Each clade can be divided into three category of phylogeny:

Ancestral ortholog resolution (AORe)
Lineage specific ortholog resolution (LORe)
Neither (cryptic)

n = tbl22 %>% select(subOG,ORe) %>% distinct() %>% with(table(ORe))
plot.phylo(x.lim = 5,read.tree(text = "((Omy,Ssa),(Omy,Ssa));"),type = "c",
     main=paste("AORe n =", n["AORe"]))

plot(read.tree(text = "((Omy,Omy),(Ssa,Ssa));"),type = "c",
     main=paste("LORe n =", n["LORe"]))

plot(read.tree(text = "(((?,?),?),?);"),type = "c",
     main=paste("cryptic n =", n["cryptic"]))

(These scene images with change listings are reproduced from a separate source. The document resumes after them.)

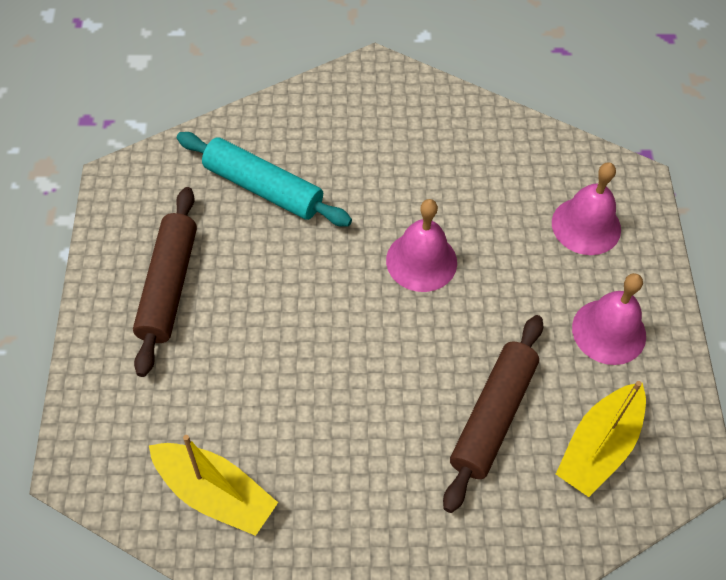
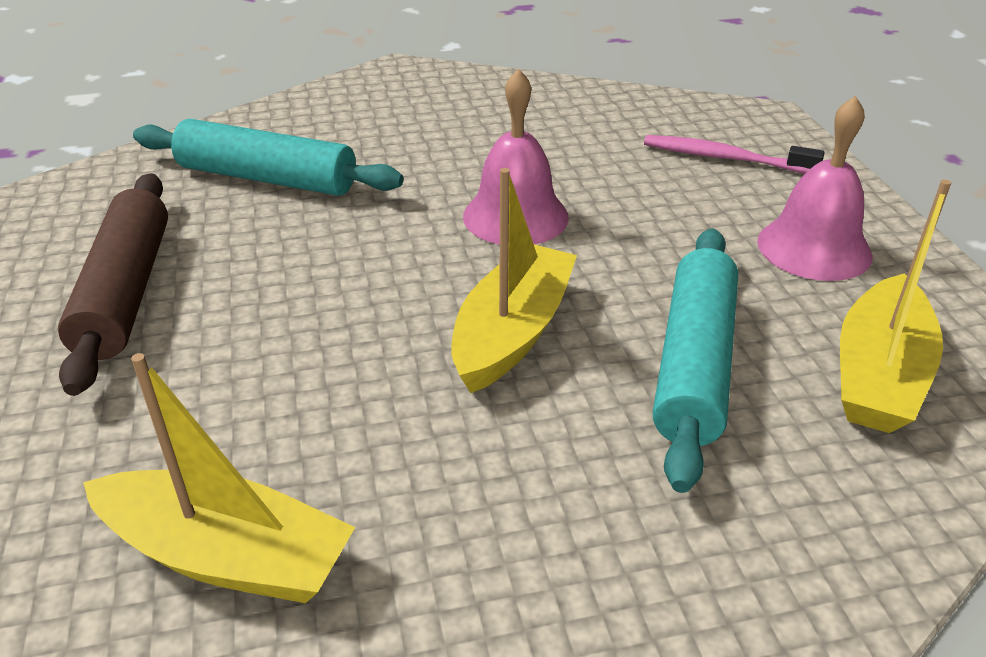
camera: 10 degrees left, 20 degrees down
(393, 368) = (512, 332): none -> yellow boat
(493, 416) = (694, 364): brown rolling pin -> turquoise rolling pin
(586, 226) = (724, 158): pink bell -> pink toothbrush

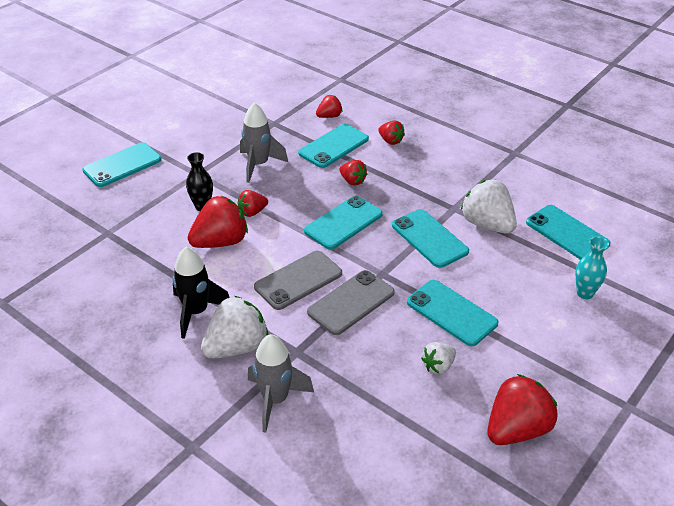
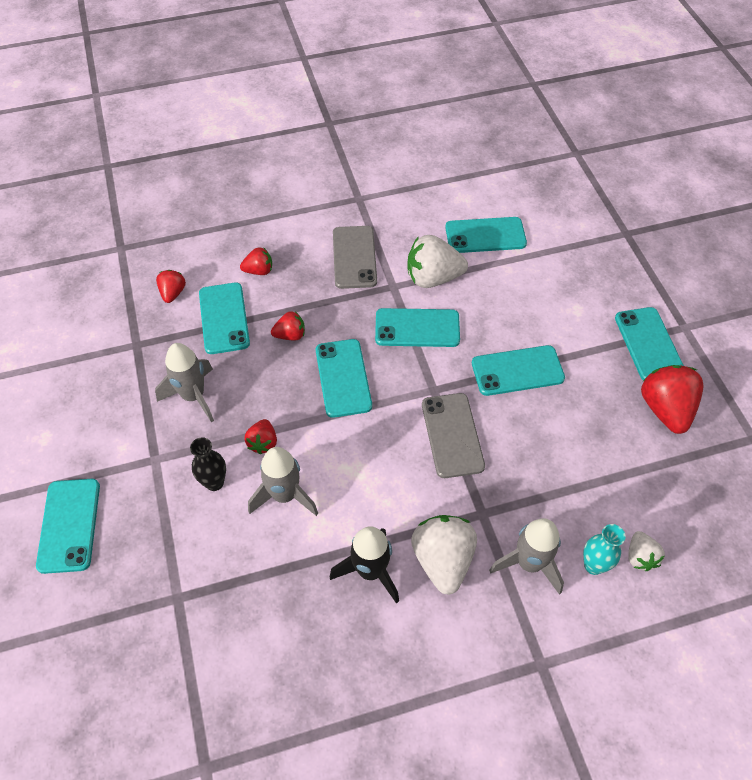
camera: 55 degrees left, 15 degrees up
(220, 242) = (284, 495): red strawberry -> grey rocket
(298, 280) = (392, 459): grey phone -> grey phone (354, 257)
(438, 366) = (569, 418): white strawberry -> white strawberry (640, 557)
(577, 387) = (648, 344): none -> turquoise phone
(584, 293) = (558, 272): turquoise vase -> turquoise vase (593, 565)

Syntenic chromosome quartets

Identify the most common chromosome quartets regardless of phylogeny (n>20). Assign the most common AORe phylogeny.

set.seed(45)
# Identify the most common chromosome quartets regardless of phylogeny (n>20) and assign a color to each
chrQuartColor <-
  tbl22 %>%
  group_by(subOG) %>% 
  filter( !any(grepl("[^0-9Y]",seqname))) %>%
  filter( !any(duplicated(chr)) ) %>% 
  ungroup() %>% 
  select(subOG,chrSorted) %>% distinct() %>% 
  count(chrSorted) %>%
  filter(n>20) %>%
  arrange(-n) %>% 
  mutate( i = 1:n()) %>% 
  select(-n) %>% 
  mutate( color = randomcoloR::distinctColorPalette(n())) %>% 
  # Assign the most common AORe phylogeny.
  inner_join(filter(tbl22, ORe == "AORe") %>% select(chrSorted, chrPhylo), by = "chrSorted") %>% 
  group_by(chrSorted) %>% 
  add_count(chrPhylo) %>% 
  mutate( chrQuartet = chrPhylo[which.max(n)]) %>% 
  ungroup() %>% 
  select(-n,-chrPhylo) %>% distinct()
    
    
    

# Assign the most common AORe phylogeny
tbl22 %>%
  left_join( chrQuartColor, by = "chrSorted") %>% 
  # reclassify "flipped" AORe to cryptic
  mutate( ORe = ifelse( is.na(chrQuartet),ORe, ifelse((ORe == "AORe") & (chrPhylo != chrQuartet), "cryptic", ORe))) %>% 
  mutate( color = ifelse(is.na(color),"grey",color)) %>% 
  mutate( i = ifelse(is.na(i),0,i)) %>% 
  mutate( chrQuartet = ifelse(is.na(chrQuartet),"Other",chrQuartet)) %>% 
  select(subOG,chrQuartet,color,i,ORe) %>% distinct() %>% 
  arrange(i) %>% 
  mutate(chrQuartet = forcats::fct_inorder(chrQuartet)) %>% 
  ggplot(aes(y=chrQuartet,fill=color,color=ORe)) + 
  geom_bar(aes(y=chrQuartet,fill=color,linetype=ORe),color="black",width=0.7,linewidth=0.5) + 
  scale_fill_identity() +
  scale_linetype_manual(values = c(cryptic="dashed",LORe="solid",AORe=NA),) +
  theme_classic() + theme(axis.line.y = element_blank())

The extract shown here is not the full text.